Return, from the listing below, every line that includes "building".

• **Records shown**:
»»

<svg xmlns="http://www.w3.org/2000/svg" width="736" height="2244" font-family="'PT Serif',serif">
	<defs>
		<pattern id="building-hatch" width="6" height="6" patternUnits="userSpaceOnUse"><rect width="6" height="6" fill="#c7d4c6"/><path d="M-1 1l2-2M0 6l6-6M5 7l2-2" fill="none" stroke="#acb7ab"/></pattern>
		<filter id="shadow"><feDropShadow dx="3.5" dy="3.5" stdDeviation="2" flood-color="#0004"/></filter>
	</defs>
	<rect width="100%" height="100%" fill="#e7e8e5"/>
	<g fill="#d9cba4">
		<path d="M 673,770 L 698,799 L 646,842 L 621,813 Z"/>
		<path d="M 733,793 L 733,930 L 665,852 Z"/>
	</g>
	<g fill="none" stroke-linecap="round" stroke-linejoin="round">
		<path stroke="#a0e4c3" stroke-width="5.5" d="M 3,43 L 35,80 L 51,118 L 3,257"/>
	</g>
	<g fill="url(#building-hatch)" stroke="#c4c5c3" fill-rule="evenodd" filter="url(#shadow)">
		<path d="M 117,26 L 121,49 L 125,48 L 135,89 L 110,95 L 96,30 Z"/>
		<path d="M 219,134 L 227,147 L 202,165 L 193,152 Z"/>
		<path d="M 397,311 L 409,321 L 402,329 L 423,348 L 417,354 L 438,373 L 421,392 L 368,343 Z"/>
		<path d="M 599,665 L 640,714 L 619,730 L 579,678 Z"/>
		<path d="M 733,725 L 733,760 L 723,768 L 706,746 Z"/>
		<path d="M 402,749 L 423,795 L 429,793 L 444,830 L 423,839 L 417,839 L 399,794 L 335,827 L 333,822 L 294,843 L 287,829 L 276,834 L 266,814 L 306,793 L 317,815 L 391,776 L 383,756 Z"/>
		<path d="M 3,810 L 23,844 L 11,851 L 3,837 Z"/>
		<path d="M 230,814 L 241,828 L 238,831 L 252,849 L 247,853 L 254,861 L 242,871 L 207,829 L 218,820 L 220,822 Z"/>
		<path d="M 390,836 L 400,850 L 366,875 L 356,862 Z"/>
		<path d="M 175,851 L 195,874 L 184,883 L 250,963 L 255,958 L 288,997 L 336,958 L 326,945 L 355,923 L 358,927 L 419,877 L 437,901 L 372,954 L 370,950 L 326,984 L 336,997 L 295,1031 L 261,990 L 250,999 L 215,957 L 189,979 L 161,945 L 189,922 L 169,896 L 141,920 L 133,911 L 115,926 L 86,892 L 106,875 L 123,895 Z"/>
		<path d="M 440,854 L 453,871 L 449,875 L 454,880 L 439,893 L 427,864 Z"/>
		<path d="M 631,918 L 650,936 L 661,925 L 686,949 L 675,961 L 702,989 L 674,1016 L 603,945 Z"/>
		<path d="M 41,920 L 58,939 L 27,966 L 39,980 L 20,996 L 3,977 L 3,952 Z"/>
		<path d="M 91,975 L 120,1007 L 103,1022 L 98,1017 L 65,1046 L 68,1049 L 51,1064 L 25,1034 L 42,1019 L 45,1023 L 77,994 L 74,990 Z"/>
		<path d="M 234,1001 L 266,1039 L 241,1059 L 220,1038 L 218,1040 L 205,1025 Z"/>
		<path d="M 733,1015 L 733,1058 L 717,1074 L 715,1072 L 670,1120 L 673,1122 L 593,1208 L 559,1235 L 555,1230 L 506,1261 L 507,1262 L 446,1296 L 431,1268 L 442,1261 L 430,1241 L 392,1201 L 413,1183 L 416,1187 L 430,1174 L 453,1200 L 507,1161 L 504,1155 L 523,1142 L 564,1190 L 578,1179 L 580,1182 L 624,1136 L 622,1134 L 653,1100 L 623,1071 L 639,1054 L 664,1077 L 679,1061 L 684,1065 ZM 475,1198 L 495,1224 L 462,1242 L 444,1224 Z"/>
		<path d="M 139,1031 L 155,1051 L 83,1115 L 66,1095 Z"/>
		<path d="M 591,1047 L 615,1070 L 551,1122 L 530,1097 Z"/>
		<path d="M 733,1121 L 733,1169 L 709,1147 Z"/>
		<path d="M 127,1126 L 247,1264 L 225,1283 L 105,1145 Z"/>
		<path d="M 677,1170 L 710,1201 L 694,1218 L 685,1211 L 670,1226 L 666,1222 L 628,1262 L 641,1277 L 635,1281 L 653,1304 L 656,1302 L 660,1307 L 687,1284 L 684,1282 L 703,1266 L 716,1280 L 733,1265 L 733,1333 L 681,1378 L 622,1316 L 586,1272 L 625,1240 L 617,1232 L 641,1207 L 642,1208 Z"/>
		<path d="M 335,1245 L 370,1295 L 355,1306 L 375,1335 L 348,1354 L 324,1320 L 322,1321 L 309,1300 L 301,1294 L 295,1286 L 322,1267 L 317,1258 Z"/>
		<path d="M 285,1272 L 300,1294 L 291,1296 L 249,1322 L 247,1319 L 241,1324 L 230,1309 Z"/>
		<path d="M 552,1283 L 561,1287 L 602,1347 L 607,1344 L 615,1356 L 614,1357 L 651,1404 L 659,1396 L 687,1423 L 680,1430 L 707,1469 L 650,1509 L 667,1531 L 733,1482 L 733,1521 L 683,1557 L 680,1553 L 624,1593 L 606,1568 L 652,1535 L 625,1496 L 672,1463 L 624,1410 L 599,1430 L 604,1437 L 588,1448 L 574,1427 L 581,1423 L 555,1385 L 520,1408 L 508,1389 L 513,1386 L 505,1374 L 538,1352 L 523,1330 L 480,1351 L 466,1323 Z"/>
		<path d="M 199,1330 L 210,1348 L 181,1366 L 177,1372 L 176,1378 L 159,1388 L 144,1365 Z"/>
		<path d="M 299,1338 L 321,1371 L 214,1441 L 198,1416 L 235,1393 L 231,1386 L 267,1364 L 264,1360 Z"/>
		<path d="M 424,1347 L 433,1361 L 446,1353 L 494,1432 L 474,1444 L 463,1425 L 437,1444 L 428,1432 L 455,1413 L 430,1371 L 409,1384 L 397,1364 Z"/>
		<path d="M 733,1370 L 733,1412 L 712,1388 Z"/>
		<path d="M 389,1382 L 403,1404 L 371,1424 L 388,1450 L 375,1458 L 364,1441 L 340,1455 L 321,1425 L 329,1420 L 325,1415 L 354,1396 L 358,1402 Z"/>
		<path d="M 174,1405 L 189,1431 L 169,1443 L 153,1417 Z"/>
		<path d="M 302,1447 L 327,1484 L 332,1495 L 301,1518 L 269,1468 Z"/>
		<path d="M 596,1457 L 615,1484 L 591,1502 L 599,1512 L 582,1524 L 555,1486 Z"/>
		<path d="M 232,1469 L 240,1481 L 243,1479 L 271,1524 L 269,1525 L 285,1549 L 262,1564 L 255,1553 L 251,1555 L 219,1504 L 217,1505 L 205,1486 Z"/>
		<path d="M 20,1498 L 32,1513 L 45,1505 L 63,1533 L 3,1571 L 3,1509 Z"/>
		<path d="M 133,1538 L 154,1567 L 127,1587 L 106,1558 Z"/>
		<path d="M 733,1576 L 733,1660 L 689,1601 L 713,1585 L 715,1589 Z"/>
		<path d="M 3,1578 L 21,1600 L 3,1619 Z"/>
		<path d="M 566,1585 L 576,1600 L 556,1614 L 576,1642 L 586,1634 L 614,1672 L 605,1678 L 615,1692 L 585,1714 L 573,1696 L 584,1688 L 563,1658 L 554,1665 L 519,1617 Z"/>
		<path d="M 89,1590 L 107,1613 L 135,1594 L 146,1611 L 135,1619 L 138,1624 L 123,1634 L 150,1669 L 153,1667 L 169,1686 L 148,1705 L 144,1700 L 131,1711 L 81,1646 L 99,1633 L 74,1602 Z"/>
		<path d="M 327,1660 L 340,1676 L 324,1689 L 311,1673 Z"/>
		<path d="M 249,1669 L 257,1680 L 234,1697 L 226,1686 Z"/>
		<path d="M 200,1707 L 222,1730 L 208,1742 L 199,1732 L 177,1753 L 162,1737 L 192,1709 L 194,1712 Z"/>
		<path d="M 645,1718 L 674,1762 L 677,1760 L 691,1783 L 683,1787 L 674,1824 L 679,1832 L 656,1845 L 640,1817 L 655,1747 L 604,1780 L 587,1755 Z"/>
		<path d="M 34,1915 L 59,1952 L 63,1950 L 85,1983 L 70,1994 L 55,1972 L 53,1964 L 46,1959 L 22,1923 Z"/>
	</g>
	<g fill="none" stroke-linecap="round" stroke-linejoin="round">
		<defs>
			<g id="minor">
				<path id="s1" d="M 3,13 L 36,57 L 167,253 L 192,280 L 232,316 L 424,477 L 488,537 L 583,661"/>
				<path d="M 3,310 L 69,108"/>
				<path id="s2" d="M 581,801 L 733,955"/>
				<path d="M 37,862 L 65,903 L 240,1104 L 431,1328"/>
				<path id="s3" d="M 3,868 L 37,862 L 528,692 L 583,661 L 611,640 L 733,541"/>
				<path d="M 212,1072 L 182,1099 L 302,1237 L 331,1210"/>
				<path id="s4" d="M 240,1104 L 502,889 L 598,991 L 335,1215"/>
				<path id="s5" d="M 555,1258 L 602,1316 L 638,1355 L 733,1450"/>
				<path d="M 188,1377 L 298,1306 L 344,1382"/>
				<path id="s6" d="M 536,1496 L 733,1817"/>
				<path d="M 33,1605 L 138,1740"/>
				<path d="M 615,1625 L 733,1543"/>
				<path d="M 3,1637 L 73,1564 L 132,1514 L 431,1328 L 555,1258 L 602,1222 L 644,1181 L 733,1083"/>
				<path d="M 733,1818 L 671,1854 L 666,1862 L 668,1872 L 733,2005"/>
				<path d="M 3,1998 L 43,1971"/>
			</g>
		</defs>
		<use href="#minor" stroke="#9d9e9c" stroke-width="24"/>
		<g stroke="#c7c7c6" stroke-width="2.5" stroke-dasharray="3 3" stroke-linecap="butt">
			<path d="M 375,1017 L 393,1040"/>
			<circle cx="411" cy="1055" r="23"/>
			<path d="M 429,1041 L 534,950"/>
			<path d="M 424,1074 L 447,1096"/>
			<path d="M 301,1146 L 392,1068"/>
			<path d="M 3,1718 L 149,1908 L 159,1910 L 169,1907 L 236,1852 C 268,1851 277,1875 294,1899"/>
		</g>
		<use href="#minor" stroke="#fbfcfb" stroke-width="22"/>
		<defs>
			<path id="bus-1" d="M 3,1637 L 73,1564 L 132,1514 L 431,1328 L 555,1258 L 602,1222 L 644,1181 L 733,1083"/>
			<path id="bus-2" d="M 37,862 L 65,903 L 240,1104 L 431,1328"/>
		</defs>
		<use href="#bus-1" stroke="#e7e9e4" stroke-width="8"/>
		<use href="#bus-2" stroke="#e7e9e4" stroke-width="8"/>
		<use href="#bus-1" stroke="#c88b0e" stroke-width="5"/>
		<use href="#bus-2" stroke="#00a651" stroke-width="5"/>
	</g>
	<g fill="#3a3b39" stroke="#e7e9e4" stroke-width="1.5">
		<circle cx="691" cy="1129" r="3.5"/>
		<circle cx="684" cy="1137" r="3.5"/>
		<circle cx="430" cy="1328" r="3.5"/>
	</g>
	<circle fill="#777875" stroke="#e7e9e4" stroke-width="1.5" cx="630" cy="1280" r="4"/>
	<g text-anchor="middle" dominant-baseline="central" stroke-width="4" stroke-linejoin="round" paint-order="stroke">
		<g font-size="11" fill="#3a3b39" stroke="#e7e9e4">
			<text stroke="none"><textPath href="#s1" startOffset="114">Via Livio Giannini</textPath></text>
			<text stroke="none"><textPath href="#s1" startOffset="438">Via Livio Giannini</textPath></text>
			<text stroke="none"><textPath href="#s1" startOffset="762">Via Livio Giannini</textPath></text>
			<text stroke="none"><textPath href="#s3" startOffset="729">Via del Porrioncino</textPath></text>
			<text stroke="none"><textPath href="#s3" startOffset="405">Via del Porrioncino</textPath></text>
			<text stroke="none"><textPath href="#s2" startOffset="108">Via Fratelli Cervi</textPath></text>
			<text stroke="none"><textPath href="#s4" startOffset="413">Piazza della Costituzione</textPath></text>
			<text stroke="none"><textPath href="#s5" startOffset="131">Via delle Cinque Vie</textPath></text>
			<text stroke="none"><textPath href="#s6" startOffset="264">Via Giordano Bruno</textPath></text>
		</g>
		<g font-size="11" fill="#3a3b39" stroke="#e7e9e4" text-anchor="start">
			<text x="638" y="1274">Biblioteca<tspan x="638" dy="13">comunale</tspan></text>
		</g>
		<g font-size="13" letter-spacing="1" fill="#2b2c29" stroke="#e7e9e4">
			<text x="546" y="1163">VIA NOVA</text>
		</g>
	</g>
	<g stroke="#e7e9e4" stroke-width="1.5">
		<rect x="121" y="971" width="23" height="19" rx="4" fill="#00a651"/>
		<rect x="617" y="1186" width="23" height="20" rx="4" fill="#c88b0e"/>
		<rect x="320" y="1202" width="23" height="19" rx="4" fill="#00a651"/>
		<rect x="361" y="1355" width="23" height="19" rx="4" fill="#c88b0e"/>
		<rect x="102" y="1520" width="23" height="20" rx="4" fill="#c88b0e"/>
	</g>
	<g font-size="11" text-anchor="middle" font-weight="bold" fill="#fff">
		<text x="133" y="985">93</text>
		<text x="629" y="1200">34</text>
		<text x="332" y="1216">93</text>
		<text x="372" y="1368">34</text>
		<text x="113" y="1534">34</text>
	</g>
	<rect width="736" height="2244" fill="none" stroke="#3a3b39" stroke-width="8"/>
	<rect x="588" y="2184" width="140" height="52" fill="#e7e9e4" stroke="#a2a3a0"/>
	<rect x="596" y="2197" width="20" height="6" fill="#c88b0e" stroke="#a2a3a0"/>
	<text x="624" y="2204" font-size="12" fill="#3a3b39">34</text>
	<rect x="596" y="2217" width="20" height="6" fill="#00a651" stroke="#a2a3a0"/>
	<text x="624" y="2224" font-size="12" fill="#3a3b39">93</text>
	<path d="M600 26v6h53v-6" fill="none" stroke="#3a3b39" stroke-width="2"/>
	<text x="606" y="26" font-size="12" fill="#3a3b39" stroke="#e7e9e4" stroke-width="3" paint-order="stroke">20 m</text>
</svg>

««

• **Exercise result**:
		<pattern id="building-hatch" width="6" height="6" patternUnits="userSpaceOnUse"><rect width="6" height="6" fill="#c7d4c6"/><path d="M-1 1l2-2M0 6l6-6M5 7l2-2" fill="none" stroke="#acb7ab"/></pattern>
	<g fill="url(#building-hatch)" stroke="#c4c5c3" fill-rule="evenodd" filter="url(#shadow)">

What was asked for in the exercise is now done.